Fraud isn't going away, but installing excessive security measures without truly understanding the threat could hurt you in a different way. Security hurdles present a barrier to making purchases, with 42% of millennials saying they would make more online transactions if there weren’t so many to overcome.
So, what’s the answer? Well, one of the best options is to simply be aware of the varieties of fraud that are out there and be prepared to prevent them wherever possible. Here are four of the most common that you should be aware of.
1. Basic fraud/identity theft
One of the most common forms of ecommerce fraud - comprising around 71% of all attacks - is simply criminals using stolen or copied details to purchase items using somebody else’s bank account. This is responsible for a huge cost to banks and businesses. The US alone saw $16.8 billion lost through fraud in 2017, while the UK lost £671.4 million (around $844.3 million.)
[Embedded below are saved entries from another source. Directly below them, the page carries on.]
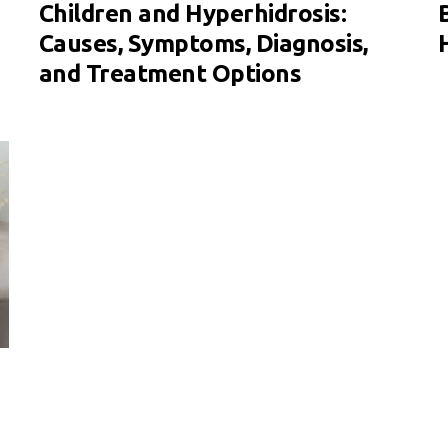
Children and Hyperhidrosis:
Causes, Symptoms, Diagnosis,
and Treatment Options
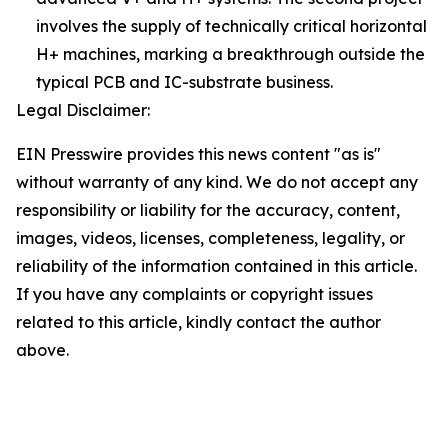
involves the supply of technically critical horizontal
H+ machines, marking a breakthrough outside the
typical PCB and IC-substrate business.
Legal Disclaimer:
EIN Presswire provides this news content "as is"
without warranty of any kind. We do not accept any
responsibility or liability for the accuracy, content,
images, videos, licenses, completeness, legality, or
reliability of the information contained in this article.
If you have any complaints or copyright issues
related to this article, kindly contact the author
above.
One of the best ways to manage this kind of fraud in an ecommerce setting is to check each transaction for a change in address. If a customer has always ordered their items to an address in California, but suddenly changes to one in Pennsylvania, that could be a sign of fraud. However, it gives you a chance to double check the purchase is legitimate.
2. Friendly fraud/chargebacks
This might sound nice, but it’s not good for ecommerce businesses. This refers to fraud in which a product is purchased from you, but is then refunded without the product being returned, usually by fraudsters going directly through their bank or credit card provider for a refund (known as a chargeback) rather than contacting the business they bought from. It’s thought that as many as 86% of all chargebacks are cases of this tactic of friendly fraud.
This practice increased by 41% between 2015 and 2017, and it’s thought that once someone has successfully filed a chargeback they’re nine times more likely to file another one. Prevention can be difficult, but the more records you keep - and provide to your customers - for each transaction, the easier it will be to dispute any chargebacks that occur.
3. Triangulation fraud
This refers to cases in which a fraudster sets up an online storefront offering high-demand goods for low prices, and when unsuspecting customers make a purchase the cybercriminal buys and ships the goods from a legitimate ecommerce business using stolen accounts or credit card details.
This is an especially significant challenge for larger ecommerce merchants, who saw cases of stolen credit card details rise from 20% of all fraud cases in 2017 to 39% in 2018. It requires a lot of effort to manage, as there are extra layers between you and the fraudster behind the crime.
4. Affiliate fraud
Many ecommerce businesses use affiliate marketing programs, whereby another website advertises your products in exchange for a commission on every item sold to a user who entered your site through an ad. However, some fraudsters can artificially inflate their stats to earn large commissions without actually providing you with any extra business.
Although this type of fraud is only thought to occur in 2% of affiliate marketing transactions, it can be incredibly costly. It’s thought to have been responsible for $6.5 billion in losses around the world in 2017. Because it’s largely automated it can be very hard to detect, but one method of prevention is to carefully check any affiliate marketing contracts for possible loopholes that could allow fraud.